Tier 1 — Remove within 24 hours:

WhitePages is the most-trafficked address lookup site in the US. Californians' home addresses, phone numbers, and relative names appear prominently in WhitePages results and rank highly in Google for name searches. This is the single most important removal.

Spokeo aggregates data from social networks, phone records, and marketing databases. Its profiles include photos, email addresses, and estimated income. Spokeo pages rank in the top results for many name-plus-city searches.

BeenVerified is widely used for informal background checks and surfaces prominently in Google. Profiles include background report previews that reference criminal history, financial information, and court records.

TruthFinder has high Google visibility and runs aggressive remarketing campaigns. Its profiles include the same home address and relative data as WhitePages but with heavier criminal record framing.

Intelius powers background check lookups across multiple white-label sites — removing your Intelius record can cascade to several smaller sites that use Intelius as their data source.

Tier 2 — Remove within the same week:

Radaris has deep relative association graphs and historical address data. It is the source most commonly cited in domestic violence and stalking cases where a victim's new address was located.
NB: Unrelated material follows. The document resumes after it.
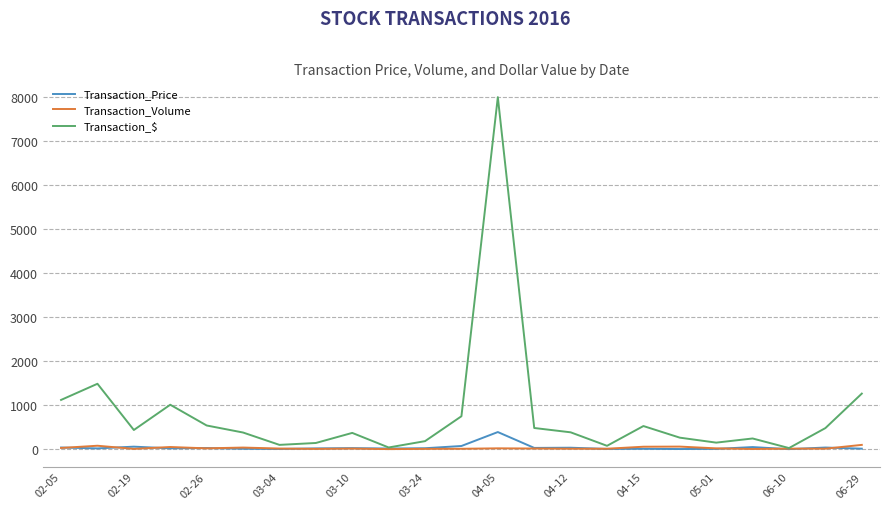

Which series has the largest total across all categories?

Transaction_$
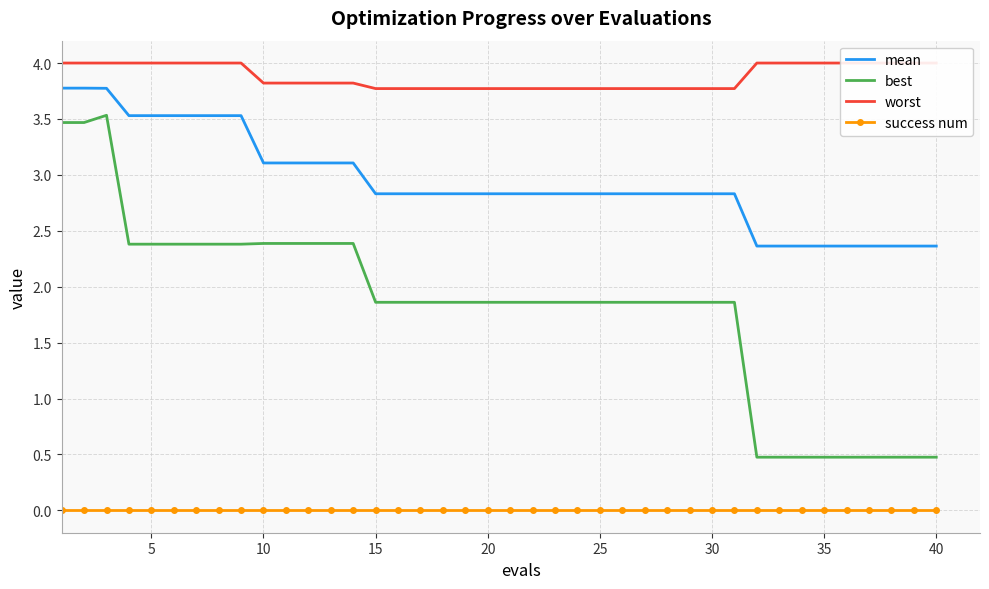

True or false: success num and best cross at least once.

False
FastPeopleSearch is a high-volume free people-search site with minimal friction for searchers — no account, no payment required to view basic profile data.

MyLife assigns a "reputation score" to individuals and displays it prominently. Even if the underlying data is sparse, the reputational framing creates the impression of negative findings and ranks well for name searches.

PeopleFinders has a large database of historical address data going back decades. It is a preferred tool for people trying to locate someone after a significant address change.

Tier 3 — Complete within 30 days:

The remaining 500+ brokers in OfflistMe's removal list cover the long tail of brokers that receive lower traffic individually but collectively represent meaningful exposure. These include data aggregators that sell to insurance companies, marketers, and other businesses — categories where your data is used commercially even if the broker is not consumer-facing.

A CCPA-informed approach: for Tier 1 sites specifically, cite California Civil Code Section 1798.105 in your request. This invokes the statutory deletion right, which carries a different compliance obligation than a standard "opt-out" request. Standard opt-outs allow the broker to stop selling your data but retain it; Section 1798.105 deletion requests require actual data deletion.